Z racji tego, że ostatnio odświeżyłem sobie genialny serial Firefly w tym tygodniu postanowiłem sięgnąć po kolejną moją ulubioną klasykę gatunku sci-fi – Fringe. Ktokolwiek jeszcze nie widział niech czym prędzej nadrabia zaległości . Na szczególnie uznanie zasługuje zwłaszcza sezon trzeci który dosłownie wbija w fotel (pewnie trochę mi zajmie zanim do niego dotrę ale już nie mogę się doczekać). 

 

KSIĄŻKI/KOMIKSY

Jeżeli chodzi o rozrywkę pisaną to w moje ręce wpadła książka „Dzieci dyktatorów”. Zdecydowanie nie jest to pozycja łatwa i nastawiona na poprawę humoru. Jeżeli jednak ktoś interesuje się historią i chciałby „zobaczyć” jak wyglądało postrzegania najgorszych zbrodniarzy świata z perspektywy ich dzieci, powinien sięgnąć po tą pozycję.  

 

ANIME

Głębokie przeszukiwani bezkresnej czeluści anime pozwoliło mi wygrzebać na światło dzienne tytuł: Netoge no Yome wa Onnanoko ja Nai to Omotta? Luźna szkolna komedyjka z nienatarczywym fanserwisem i nawiązaniem do świata gier online. Nic nadzwyczajnego ale można obejrzeć w długie jesienne wieczory i nawet chwilę dobrze się bawić.

Jeśli chodzi o nową jesienną ramówkę to moją uwagę przykuła pozycja Shuumatsu no Izetta. Wojskowe anime nawet nieźle się zapowiadające, oczywiście pewne elementy tego tytułu trzeba traktować z mocnym przymrużeniem oka jak np. latająca czarownica na wielkim karabinie.  Dopiero dwa pierwsze odcinki za mną ale wydaje się, że będzie z tego coś ciekawego wartego oglądania do samego końca. 

CIEKAWOSTKI/WIEŚCI Z AZJI

- Coś dla miłośników azjatyckiego ciężkiego brzmienia. Całkiem nieźle zapowiadająca się nuta.

- Japońscy miłośnicy anime z wielką werwą rzucili się na zamówienie przedpremierowe „inteligentnej” lalki Miho Nishizumi – bohaterki serialu Girls und Panzer. Premiera figurki kolekcjonerskiej, bo biorąc pod uwagę sposób jej wykonania, dbałość o każdy szczegół i cenę 65000 JPY (około 2500 zł)  - zabawką tego nazwać nie można, zapowiedziana jest na 23 października. 

- Japońscy idole muzyczni zwietrzyli szansę dodatkowego zarobienia na swoich fanach (którzy nie zawsze są skorzy do zakupu ich płyt). Fani będą mogli wykupić w cenie 10 000 JPN (około 377 zł) 3 minutowe bloki czasu podczas których będą mogli porozmawiać przez Skype ze swoją ulubioną gwiazdą. Na chwilę obecną na ten rodzaj dodatkowego zarobkowania zdecydowały się tylko dwie grupy muzyczne ale jeśli pomysł wypali z pewnością pojawi się więcej chętnych.

--*--

Polecenie
Oceń, czy każde z poniższych zdań zgadza się z fragmentem o serialach, książkach i anime. Odpowiedz „tak” lub „nie” i przytocz dosłownie rozstrzygające słowa fragmentu.
1. Premiera lalki Miho Nishizumi została zapowiedziana na 23 października.
2. Książkę „Dzieci dyktatorów” przedstawiono jako lekką lekturę poprawiającą humor.
3. Na rozmowy z fanami przez Skype zdecydowało się już wiele grup muzycznych.

Dostarczone dane
--*--

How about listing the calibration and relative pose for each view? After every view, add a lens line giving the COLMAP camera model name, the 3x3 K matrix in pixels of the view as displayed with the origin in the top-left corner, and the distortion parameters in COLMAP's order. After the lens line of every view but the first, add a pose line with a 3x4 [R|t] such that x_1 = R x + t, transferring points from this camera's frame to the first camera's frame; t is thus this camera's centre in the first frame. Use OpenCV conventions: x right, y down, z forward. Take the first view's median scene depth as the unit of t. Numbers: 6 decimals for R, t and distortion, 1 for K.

--*--

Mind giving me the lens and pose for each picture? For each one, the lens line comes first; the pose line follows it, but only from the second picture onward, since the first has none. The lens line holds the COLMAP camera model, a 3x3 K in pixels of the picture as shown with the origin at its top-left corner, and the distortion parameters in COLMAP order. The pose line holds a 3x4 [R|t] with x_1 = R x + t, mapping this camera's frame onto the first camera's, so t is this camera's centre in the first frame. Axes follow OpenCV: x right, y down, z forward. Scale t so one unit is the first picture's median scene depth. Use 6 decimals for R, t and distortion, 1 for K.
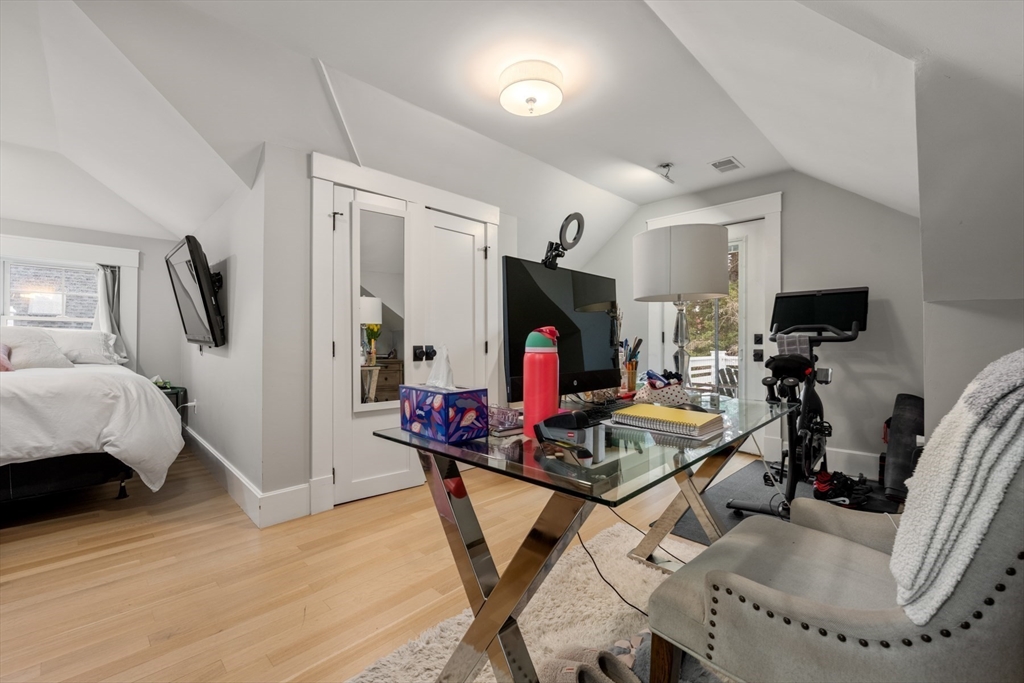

--*--

Wynik ćwiczenia
1. Tak: „zapowiedziana jest na 23 października”.
2. Nie: „Zdecydowanie nie jest to pozycja łatwa i nastawiona na poprawę humoru”.
3. Nie: „Na chwilę obecną na ten rodzaj dodatkowego zarobkowania zdecydowały się tylko dwie grupy muzyczne”.